A Palestinian man takes cover from tear-gas canisters at 2010 protest in the West Bank village of Al Ma'asara. (Image courtesy of Slought.)
A Palestinian man takes cover from tear-gas canisters at 2010 protest in the West Bank village of Al Ma'asara. (Image courtesy of Slought.)

These photos serve as witness, as wake-up, as wound. As I looked at them, painstakingly matching the numbered captions to each corresponding shot, I wished for more text, more context: not a stab at fairness by depicting the “other side” but a wider perspective—a map of the area, for starters (we’re talking about a region approximately the size of New Jersey) and a timeline of key events.
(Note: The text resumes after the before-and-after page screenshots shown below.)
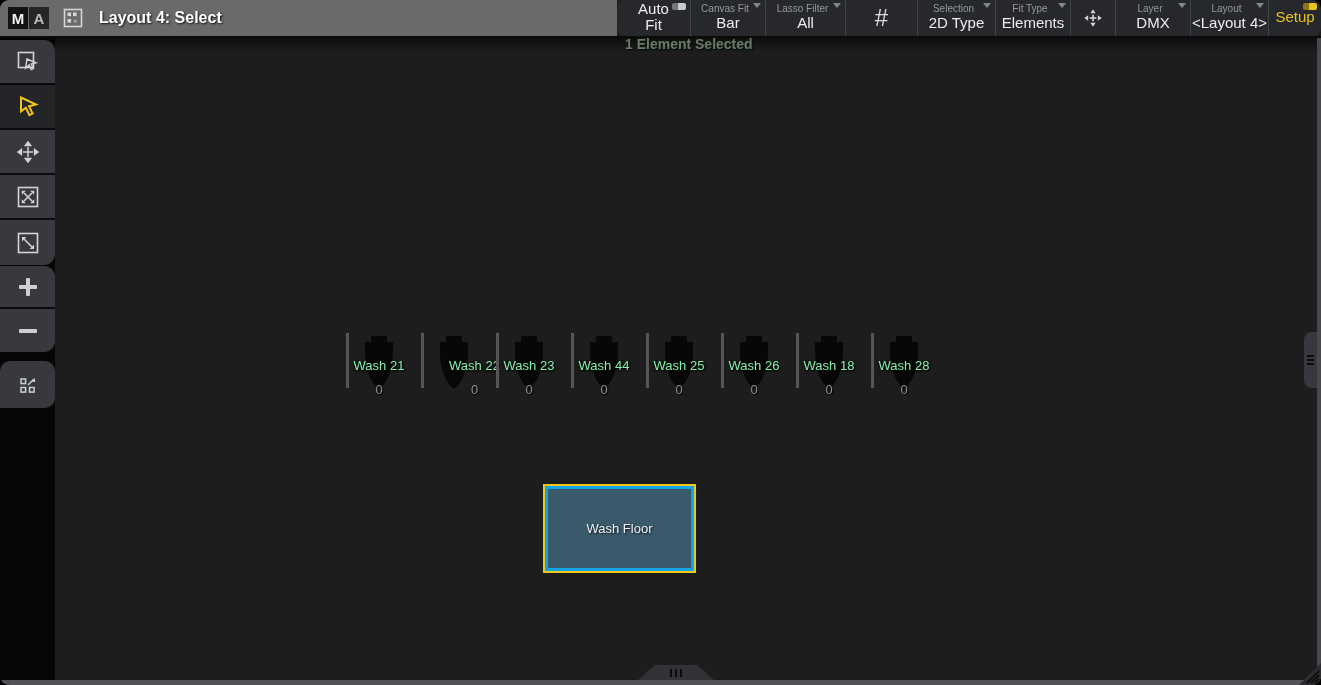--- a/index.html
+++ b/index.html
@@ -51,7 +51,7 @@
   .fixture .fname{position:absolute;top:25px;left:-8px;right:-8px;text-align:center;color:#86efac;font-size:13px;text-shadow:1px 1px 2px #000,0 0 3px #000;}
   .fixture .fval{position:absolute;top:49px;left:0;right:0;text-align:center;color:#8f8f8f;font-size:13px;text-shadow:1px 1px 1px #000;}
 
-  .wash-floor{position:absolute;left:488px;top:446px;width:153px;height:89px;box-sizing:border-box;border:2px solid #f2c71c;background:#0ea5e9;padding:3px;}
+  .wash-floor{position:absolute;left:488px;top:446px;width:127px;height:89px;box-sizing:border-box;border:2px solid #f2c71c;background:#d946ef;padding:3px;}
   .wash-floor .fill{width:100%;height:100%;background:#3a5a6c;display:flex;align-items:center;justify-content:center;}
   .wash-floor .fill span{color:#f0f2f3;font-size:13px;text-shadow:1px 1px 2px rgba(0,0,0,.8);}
Such a timeline could begin with the 19th-century anti-Semitic violence across Europe that prompted so many Jews to leave in a desperate search for safety, and could include the 1948 declaration that meant statehood for one people, catastrophe for the other and perpetuation of a decades-long conflict that, in the words of ActiveStills photographers, “continues at great human cost."

While moving from photo to photo—funerals and checkpoints, protests and prayer, roadblocks and home demolitions and efforts by activists to rebuild those same homes—I had a recurring thought: Take away the kippot and the checkered kaffiyehs, strip the photos of their flags and signs in Arabic or Hebrew, and what is left are human beings—olive-skinned, sorrowful-eyed, two traumatized tribes who, for more than a century, have never been able to acknowledge one another’s pain.

In a photo of a burning Palestinian home, flames tear across a landscape, inches away from several lines of laundry. I thought about a poem by the Palestinian-American writer Naomi Shihab Nye: “This bundle of clothes we wash and hang and wash again / like flags we share, a country so close / no one needs to name it.”

Those about-to-be-singed shirts and pants could belong to anyone. The wall has not brought peace. The people on both sides look like cousins. Like mine.

An earlier version of this article mis-identified the group ActiveStills as ArchiveStills. We regret the error.